Enabling split queries globally
You can also configure split queries as the default for your application's context:
protected override void OnConfiguring(DbContextOptionsBuilder optionsBuilder)
{
optionsBuilder
.UseSqlServer(
@"Server=(localdb)\mssqllocaldb;Database=EFQuerying;Trusted_Connection=True;ConnectRetryCount=0",
o => o.UseQuerySplittingBehavior(QuerySplittingBehavior.SplitQuery));
}
When split queries are configured as the default, it's still possible to configure specific queries to execute as single queries:
using (var context = new SplitQueriesBloggingContext())
{
var blogs = context.Blogs
.Include(blog => blog.Posts)
.AsSingleQuery()
.ToList();
}
EF Core uses single query mode by default in the absence of any configuration. Since it may cause performance issues, EF Core generates a warning whenever following conditions are met:
- EF Core detects that the query loads multiple collections.

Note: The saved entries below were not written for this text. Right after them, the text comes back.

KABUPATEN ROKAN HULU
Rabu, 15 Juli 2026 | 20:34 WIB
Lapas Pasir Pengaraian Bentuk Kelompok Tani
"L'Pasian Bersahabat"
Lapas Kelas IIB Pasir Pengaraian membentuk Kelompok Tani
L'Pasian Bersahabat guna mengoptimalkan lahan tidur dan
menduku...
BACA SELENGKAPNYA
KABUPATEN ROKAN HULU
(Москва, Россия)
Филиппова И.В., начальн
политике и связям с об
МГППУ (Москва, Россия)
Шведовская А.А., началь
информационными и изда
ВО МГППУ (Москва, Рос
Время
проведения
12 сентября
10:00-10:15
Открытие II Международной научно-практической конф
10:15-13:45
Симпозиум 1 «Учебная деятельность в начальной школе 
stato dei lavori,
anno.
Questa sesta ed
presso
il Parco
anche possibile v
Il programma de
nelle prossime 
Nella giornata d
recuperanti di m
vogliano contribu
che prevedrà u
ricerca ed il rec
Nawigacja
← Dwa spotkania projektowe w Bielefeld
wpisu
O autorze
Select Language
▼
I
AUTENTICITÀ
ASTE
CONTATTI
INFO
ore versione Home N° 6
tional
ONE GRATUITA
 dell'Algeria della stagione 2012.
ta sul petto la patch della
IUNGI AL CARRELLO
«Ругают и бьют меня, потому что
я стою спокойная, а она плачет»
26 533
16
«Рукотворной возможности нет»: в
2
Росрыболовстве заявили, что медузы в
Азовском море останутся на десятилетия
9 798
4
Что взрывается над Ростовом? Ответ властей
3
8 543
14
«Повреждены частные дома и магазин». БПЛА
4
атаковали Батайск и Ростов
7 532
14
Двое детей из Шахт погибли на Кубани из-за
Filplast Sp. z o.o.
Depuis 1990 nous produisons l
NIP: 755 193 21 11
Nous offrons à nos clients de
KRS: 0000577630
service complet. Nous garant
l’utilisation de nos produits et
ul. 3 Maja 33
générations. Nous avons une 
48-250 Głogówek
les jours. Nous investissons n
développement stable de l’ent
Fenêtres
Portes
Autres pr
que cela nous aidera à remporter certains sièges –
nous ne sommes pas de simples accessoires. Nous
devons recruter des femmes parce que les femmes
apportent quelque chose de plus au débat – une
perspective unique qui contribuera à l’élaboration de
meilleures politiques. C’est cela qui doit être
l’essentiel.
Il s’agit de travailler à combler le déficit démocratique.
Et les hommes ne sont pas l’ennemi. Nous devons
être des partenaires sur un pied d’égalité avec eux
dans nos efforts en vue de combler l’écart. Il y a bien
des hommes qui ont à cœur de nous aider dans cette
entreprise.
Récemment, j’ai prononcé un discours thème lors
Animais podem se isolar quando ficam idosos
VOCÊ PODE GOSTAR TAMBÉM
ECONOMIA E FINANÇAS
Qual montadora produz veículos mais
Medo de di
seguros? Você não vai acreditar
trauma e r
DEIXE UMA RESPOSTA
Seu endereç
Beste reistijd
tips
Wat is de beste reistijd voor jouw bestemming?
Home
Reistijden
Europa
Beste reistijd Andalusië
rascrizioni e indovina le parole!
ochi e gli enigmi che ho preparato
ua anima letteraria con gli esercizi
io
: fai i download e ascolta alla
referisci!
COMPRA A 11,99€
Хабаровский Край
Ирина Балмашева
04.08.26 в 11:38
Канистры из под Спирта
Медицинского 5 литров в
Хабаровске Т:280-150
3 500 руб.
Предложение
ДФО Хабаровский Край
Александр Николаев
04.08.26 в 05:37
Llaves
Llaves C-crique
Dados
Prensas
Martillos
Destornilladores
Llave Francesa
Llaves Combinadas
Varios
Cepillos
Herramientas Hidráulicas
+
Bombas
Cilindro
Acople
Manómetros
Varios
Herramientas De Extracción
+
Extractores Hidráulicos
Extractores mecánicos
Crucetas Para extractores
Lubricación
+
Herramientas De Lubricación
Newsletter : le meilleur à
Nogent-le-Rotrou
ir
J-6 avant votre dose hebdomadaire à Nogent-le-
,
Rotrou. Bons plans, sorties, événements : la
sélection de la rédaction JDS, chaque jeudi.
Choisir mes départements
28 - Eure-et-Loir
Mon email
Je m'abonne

- User hasn't configured query splitting mode globally.
- User hasn't used
AsSingleQuery
/AsSplitQuery
operator on the query.
To turn off the warning, configure query splitting mode globally or at the query level to an appropriate value.
Characteristics of split queries
While split query avoids the performance issues associated with JOINs and cartesian explosion, it also has some drawbacks:
- While most databases guarantee data consistency for single queries, no such guarantees exist for multiple queries. If the database is updated concurrently when executing your queries, resulting data may not be consistent. You can mitigate it by wrapping the queries in a serializable or snapshot transaction, although doing so may create performance issues of its own. For more information, see your database's documentation.
- Each query currently implies an additional network roundtrip to your database. Multiple network roundtrips can degrade performance, especially where latency to the database is high (for example, cloud services).
- While some databases allow consuming the results of multiple queries at the same time (SQL Server with MARS, Sqlite), most allow only a single query to be active at any given point. So all results from earlier queries must be buffered in your application's memory before executing later queries, which leads to increased memory requirements.
- When including reference navigations as well as collection navigations, each one of the split queries will include joins to the reference navigations. This can degrade performance, particularly if there are many reference navigations. Please upvote #29182 if this is something you'd like to see fixed.
Unfortunately, there isn't one strategy for loading related entities that fits all scenarios. Carefully consider the advantages and disadvantages of single and split queries to select the one that fits your needs.